Segment Start: EXCERPTED TEXT
Practical Exercises on Automatic Algorithm Configuration

NATCOR 2024

Manuel López-Ibáñez, University of Manchester, UK (https://lopez-ibanez.eu)

Download

Download the slides from here: https://lopez-ibanez.eu/2024-natcor-aac/aac-tutorial.pdf

Download the materials from here: https://lopez-ibanez.eu/2024-natcor-aac/all.zip

Setup

  1. Installing R: https://mlopez-ibanez.github.io/irace/#installing-r

  2. Install RStudio Desktop (optional but useful if you have never used R before): https://posit.co/download/rstudio-desktop/

  3. Open RStudio (or the R console) and type (this may take a while):

    install.packages("irace", repos = "https://cloud.r-project.org")
  4. Find where irace is installed. Type in the R console:

    library(irace)
    irace.cmdline("--help")
    cat(system.file(package="irace", "bin", mustWork=TRUE), "\n")

    The last command gives you the installation folder of irace, for example, /home/user/R/irace/bin. Make a note of it!
Segment End: EXCERPTED TEXT
Segment Start: GIVEN INFORMATION
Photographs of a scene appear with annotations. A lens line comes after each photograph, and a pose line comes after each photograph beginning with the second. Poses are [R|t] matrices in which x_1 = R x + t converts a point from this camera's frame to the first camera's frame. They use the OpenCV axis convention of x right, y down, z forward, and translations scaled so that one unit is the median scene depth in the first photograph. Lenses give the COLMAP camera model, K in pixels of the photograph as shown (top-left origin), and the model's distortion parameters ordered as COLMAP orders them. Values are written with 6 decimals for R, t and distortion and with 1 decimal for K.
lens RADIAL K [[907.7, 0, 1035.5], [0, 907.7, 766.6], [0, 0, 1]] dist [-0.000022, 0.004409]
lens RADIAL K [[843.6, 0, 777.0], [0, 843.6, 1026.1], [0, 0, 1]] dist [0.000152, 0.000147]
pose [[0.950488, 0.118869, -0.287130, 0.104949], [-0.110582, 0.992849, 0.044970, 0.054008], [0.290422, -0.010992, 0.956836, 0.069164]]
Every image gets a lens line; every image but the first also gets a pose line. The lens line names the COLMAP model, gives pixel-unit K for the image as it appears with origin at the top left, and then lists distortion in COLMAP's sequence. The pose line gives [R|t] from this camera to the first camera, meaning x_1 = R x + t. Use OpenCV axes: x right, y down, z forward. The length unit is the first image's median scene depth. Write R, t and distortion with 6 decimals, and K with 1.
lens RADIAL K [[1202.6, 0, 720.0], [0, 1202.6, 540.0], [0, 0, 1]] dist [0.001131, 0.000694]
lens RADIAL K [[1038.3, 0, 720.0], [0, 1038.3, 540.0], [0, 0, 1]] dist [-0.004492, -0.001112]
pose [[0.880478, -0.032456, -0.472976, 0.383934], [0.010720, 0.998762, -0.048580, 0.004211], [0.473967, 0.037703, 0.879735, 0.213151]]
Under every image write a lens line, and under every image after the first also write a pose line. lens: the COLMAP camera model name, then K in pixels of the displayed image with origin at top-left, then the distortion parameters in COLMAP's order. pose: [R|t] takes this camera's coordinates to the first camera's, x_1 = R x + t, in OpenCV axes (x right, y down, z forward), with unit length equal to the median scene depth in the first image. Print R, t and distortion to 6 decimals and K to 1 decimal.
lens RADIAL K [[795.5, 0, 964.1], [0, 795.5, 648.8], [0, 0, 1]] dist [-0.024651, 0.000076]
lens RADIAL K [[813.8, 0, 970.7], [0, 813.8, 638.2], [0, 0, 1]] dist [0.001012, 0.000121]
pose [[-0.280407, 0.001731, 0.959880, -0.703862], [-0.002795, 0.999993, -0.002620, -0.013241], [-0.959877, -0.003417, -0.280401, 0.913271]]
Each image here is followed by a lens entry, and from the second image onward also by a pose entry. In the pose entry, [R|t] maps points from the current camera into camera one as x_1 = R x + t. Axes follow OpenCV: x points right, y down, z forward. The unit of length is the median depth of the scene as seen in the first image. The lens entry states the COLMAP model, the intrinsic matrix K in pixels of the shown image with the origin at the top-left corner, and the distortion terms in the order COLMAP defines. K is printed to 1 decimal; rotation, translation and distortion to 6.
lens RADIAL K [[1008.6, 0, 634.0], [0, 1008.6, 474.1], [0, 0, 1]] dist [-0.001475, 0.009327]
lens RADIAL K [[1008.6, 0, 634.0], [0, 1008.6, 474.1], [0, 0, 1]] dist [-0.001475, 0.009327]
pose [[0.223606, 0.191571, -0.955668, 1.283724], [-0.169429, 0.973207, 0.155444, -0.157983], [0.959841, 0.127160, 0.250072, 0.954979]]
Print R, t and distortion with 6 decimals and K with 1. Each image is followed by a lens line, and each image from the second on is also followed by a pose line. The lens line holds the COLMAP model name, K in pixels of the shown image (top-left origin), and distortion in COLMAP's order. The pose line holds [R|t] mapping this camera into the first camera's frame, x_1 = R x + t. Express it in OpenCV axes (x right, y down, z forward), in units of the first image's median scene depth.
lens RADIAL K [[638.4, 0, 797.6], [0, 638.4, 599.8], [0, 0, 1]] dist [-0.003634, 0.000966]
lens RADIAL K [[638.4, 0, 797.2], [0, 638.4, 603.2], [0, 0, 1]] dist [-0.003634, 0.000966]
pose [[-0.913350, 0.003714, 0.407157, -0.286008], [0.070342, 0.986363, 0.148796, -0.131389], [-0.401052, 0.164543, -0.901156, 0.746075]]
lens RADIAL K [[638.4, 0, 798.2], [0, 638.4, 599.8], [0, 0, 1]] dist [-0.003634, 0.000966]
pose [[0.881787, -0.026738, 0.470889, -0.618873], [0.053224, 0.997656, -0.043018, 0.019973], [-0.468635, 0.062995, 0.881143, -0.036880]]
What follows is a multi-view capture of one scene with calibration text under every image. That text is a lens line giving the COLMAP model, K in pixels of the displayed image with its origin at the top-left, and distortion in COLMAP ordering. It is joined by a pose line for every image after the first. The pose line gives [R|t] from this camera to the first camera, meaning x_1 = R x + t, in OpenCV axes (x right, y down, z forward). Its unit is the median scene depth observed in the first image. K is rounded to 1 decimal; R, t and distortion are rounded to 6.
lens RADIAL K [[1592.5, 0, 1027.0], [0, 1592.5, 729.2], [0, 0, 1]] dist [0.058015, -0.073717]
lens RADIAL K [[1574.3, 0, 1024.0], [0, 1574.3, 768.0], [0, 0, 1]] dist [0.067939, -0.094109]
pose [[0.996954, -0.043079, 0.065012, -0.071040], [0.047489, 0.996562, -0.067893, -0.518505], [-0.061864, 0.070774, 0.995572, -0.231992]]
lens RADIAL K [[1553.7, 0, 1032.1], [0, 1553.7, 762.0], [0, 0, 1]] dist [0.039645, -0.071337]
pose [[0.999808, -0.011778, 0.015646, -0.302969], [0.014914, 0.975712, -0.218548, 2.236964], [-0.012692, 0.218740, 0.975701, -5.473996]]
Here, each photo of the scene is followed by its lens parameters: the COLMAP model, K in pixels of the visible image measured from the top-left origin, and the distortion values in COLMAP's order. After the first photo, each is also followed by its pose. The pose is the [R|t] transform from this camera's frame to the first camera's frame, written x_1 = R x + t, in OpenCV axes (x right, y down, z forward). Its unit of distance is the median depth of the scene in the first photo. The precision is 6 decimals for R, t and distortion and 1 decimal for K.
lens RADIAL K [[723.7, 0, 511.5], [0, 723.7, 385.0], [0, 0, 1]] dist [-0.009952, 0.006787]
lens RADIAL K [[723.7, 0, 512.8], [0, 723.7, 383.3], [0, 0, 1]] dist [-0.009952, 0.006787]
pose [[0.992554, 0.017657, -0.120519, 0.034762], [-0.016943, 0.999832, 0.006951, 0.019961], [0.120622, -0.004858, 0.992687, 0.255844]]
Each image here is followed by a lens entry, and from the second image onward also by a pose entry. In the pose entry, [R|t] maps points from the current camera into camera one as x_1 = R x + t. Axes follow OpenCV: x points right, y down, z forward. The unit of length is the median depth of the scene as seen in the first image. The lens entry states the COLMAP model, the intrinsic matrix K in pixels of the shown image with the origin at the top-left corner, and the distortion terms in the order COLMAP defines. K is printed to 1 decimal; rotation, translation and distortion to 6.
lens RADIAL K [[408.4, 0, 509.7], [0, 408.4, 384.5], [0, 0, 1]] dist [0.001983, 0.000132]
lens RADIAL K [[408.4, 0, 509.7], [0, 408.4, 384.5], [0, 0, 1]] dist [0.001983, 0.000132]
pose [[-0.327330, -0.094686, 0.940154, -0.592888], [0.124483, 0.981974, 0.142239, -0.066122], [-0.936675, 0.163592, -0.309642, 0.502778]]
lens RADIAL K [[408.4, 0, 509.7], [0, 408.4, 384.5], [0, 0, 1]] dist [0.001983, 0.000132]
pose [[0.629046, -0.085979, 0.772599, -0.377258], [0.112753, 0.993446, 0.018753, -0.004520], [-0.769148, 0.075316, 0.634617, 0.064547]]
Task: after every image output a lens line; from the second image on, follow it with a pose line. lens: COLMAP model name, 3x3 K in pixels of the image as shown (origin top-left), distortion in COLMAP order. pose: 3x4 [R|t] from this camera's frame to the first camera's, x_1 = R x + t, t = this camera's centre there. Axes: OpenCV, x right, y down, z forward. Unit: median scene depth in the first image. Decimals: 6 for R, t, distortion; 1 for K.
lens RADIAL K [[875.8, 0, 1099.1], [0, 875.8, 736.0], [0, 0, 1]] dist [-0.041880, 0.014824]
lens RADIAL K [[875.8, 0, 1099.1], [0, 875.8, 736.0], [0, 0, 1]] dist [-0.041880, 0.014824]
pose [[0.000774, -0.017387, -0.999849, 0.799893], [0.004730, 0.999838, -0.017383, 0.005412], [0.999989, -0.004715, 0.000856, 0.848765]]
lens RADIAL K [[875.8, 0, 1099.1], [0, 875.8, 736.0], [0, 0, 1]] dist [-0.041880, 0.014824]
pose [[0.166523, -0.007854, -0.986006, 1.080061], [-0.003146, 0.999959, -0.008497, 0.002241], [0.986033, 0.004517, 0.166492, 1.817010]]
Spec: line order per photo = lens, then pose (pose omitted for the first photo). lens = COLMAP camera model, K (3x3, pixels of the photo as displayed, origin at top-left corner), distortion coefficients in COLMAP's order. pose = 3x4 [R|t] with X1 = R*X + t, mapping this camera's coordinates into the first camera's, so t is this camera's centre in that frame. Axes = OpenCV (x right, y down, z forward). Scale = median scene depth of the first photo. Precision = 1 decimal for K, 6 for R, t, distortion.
Segment End: GIVEN INFORMATION
**ACTION ITEM:**
Use the algorithm configuration page above to answer these questions.
(a) Which university is the author affiliated with?
(b) Which command installs irace from the R console?
(c) What example installation folder for irace does the page give?

**FINISHED EXERCISE:**
(a) University of Manchester, UK
(b) install.packages("irace", repos = "https://cloud.r-project.org")
(c) /home/user/R/irace/bin